Render the lines below as a single numbered list, omitting any blank lines.

• Data section
┄┄┄┄┄┄┄┄┄┄
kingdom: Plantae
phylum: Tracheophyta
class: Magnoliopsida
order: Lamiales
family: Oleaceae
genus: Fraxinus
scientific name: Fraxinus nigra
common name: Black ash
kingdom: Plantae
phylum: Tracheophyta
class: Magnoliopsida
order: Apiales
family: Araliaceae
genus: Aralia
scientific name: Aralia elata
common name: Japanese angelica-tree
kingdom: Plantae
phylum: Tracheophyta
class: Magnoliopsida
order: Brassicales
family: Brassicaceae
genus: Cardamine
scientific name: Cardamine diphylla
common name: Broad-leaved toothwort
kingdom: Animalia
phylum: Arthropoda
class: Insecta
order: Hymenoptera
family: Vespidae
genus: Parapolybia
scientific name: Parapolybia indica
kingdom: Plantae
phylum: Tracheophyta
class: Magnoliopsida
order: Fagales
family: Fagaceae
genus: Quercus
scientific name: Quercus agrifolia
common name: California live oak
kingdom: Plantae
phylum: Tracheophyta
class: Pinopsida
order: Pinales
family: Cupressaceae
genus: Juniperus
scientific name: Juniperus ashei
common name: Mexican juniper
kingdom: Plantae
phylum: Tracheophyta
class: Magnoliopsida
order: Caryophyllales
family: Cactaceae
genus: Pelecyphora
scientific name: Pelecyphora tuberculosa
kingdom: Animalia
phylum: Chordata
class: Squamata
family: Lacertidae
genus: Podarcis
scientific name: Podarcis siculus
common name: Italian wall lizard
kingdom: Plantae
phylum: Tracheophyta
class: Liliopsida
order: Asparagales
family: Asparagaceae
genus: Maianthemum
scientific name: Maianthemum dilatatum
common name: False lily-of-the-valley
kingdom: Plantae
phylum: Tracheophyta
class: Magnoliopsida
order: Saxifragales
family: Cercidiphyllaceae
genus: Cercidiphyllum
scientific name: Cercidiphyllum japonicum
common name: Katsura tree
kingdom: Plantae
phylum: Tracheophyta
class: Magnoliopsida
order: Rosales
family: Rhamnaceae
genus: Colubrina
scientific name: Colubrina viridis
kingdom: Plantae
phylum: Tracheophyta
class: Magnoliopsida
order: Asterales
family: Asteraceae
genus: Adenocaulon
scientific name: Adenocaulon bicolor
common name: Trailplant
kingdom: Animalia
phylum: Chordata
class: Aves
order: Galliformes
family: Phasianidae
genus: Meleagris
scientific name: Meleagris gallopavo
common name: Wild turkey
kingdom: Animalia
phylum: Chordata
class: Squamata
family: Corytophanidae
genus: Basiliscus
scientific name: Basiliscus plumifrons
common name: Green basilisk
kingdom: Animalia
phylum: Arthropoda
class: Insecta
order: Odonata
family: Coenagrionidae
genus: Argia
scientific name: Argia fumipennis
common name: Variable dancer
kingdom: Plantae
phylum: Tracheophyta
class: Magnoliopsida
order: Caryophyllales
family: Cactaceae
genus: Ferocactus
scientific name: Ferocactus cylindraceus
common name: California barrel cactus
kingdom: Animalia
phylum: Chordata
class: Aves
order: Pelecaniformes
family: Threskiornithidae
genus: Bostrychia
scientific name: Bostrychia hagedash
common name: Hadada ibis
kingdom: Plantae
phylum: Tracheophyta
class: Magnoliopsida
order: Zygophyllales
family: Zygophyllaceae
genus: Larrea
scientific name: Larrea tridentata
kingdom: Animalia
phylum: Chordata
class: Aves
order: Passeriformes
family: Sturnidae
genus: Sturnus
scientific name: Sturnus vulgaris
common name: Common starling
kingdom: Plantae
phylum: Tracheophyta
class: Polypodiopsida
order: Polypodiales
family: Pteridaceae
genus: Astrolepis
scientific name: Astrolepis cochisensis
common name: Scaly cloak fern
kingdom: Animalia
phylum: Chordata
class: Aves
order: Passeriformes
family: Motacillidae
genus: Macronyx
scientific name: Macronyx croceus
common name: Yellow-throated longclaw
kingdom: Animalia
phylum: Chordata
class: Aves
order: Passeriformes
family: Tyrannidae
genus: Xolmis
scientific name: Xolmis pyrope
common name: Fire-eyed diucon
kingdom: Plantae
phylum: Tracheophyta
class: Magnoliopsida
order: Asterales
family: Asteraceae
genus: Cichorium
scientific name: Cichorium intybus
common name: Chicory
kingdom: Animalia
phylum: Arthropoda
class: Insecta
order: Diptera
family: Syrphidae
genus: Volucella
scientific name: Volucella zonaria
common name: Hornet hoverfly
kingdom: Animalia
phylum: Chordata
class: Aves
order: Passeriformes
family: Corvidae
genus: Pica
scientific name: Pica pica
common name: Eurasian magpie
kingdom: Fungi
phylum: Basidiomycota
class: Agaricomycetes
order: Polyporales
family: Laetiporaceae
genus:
┄┄┄┄┄┄┄┄┄┄
• Response to this exercise
1. kingdom: Plantae
2. phylum: Tracheophyta
3. class: Magnoliopsida
4. order: Lamiales
5. family: Oleaceae
6. genus: Fraxinus
7. scientific name: Fraxinus nigra
8. common name: Black ash
9. kingdom: Plantae
10. phylum: Tracheophyta
11. class: Magnoliopsida
12. order: Apiales
13. family: Araliaceae
14. genus: Aralia
15. scientific name: Aralia elata
16. common name: Japanese angelica-tree
17. kingdom: Plantae
18. phylum: Tracheophyta
19. class: Magnoliopsida
20. order: Brassicales
21. family: Brassicaceae
22. genus: Cardamine
23. scientific name: Cardamine diphylla
24. common name: Broad-leaved toothwort
25. kingdom: Animalia
26. phylum: Arthropoda
27. class: Insecta
28. order: Hymenoptera
29. family: Vespidae
30. genus: Parapolybia
31. scientific name: Parapolybia indica
32. kingdom: Plantae
33. phylum: Tracheophyta
34. class: Magnoliopsida
35. order: Fagales
36. family: Fagaceae
37. genus: Quercus
38. scientific name: Quercus agrifolia
39. common name: California live oak
40. kingdom: Plantae
41. phylum: Tracheophyta
42. class: Pinopsida
43. order: Pinales
44. family: Cupressaceae
45. genus: Juniperus
46. scientific name: Juniperus ashei
47. common name: Mexican juniper
48. kingdom: Plantae
49. phylum: Tracheophyta
50. class: Magnoliopsida
51. order: Caryophyllales
52. family: Cactaceae
53. genus: Pelecyphora
54. scientific name: Pelecyphora tuberculosa
55. kingdom: Animalia
56. phylum: Chordata
57. class: Squamata
58. family: Lacertidae
59. genus: Podarcis
60. scientific name: Podarcis siculus
61. common name: Italian wall lizard
62. kingdom: Plantae
63. phylum: Tracheophyta
64. class: Liliopsida
65. order: Asparagales
66. family: Asparagaceae
67. genus: Maianthemum
68. scientific name: Maianthemum dilatatum
69. common name: False lily-of-the-valley
70. kingdom: Plantae
71. phylum: Tracheophyta
72. class: Magnoliopsida
73. order: Saxifragales
74. family: Cercidiphyllaceae
75. genus: Cercidiphyllum
76. scientific name: Cercidiphyllum japonicum
77. common name: Katsura tree
78. kingdom: Plantae
79. phylum: Tracheophyta
80. class: Magnoliopsida
81. order: Rosales
82. family: Rhamnaceae
83. genus: Colubrina
84. scientific name: Colubrina viridis
85. kingdom: Plantae
86. phylum: Tracheophyta
87. class: Magnoliopsida
88. order: Asterales
89. family: Asteraceae
90. genus: Adenocaulon
91. scientific name: Adenocaulon bicolor
92. common name: Trailplant
93. kingdom: Animalia
94. phylum: Chordata
95. class: Aves
96. order: Galliformes
97. family: Phasianidae
98. genus: Meleagris
99. scientific name: Meleagris gallopavo
100. common name: Wild turkey
101. kingdom: Animalia
102. phylum: Chordata
103. class: Squamata
104. family: Corytophanidae
105. genus: Basiliscus
106. scientific name: Basiliscus plumifrons
107. common name: Green basilisk
108. kingdom: Animalia
109. phylum: Arthropoda
110. class: Insecta
111. order: Odonata
112. family: Coenagrionidae
113. genus: Argia
114. scientific name: Argia fumipennis
115. common name: Variable dancer
116. kingdom: Plantae
117. phylum: Tracheophyta
118. class: Magnoliopsida
119. order: Caryophyllales
120. family: Cactaceae
121. genus: Ferocactus
122. scientific name: Ferocactus cylindraceus
123. common name: California barrel cactus
124. kingdom: Animalia
125. phylum: Chordata
126. class: Aves
127. order: Pelecaniformes
128. family: Threskiornithidae
129. genus: Bostrychia
130. scientific name: Bostrychia hagedash
131. common name: Hadada ibis
132. kingdom: Plantae
133. phylum: Tracheophyta
134. class: Magnoliopsida
135. order: Zygophyllales
136. family: Zygophyllaceae
137. genus: Larrea
138. scientific name: Larrea tridentata
139. kingdom: Animalia
140. phylum: Chordata
141. class: Aves
142. order: Passeriformes
143. family: Sturnidae
144. genus: Sturnus
145. scientific name: Sturnus vulgaris
146. common name: Common starling
147. kingdom: Plantae
148. phylum: Tracheophyta
149. class: Polypodiopsida
150. order: Polypodiales
151. family: Pteridaceae
152. genus: Astrolepis
153. scientific name: Astrolepis cochisensis
154. common name: Scaly cloak fern
155. kingdom: Animalia
156. phylum: Chordata
157. class: Aves
158. order: Passeriformes
159. family: Motacillidae
160. genus: Macronyx
161. scientific name: Macronyx croceus
162. common name: Yellow-throated longclaw
163. kingdom: Animalia
164. phylum: Chordata
165. class: Aves
166. order: Passeriformes
167. family: Tyrannidae
168. genus: Xolmis
169. scientific name: Xolmis pyrope
170. common name: Fire-eyed diucon
171. kingdom: Plantae
172. phylum: Tracheophyta
173. class: Magnoliopsida
174. order: Asterales
175. family: Asteraceae
176. genus: Cichorium
177. scientific name: Cichorium intybus
178. common name: Chicory
179. kingdom: Animalia
180. phylum: Arthropoda
181. class: Insecta
182. order: Diptera
183. family: Syrphidae
184. genus: Volucella
185. scientific name: Volucella zonaria
186. common name: Hornet hoverfly
187. kingdom: Animalia
188. phylum: Chordata
189. class: Aves
190. order: Passeriformes
191. family: Corvidae
192. genus: Pica
193. scientific name: Pica pica
194. common name: Eurasian magpie
195. kingdom: Fungi
196. phylum: Basidiomycota
197. class: Agaricomycetes
198. order: Polyporales
199. family: Laetiporaceae
200. genus:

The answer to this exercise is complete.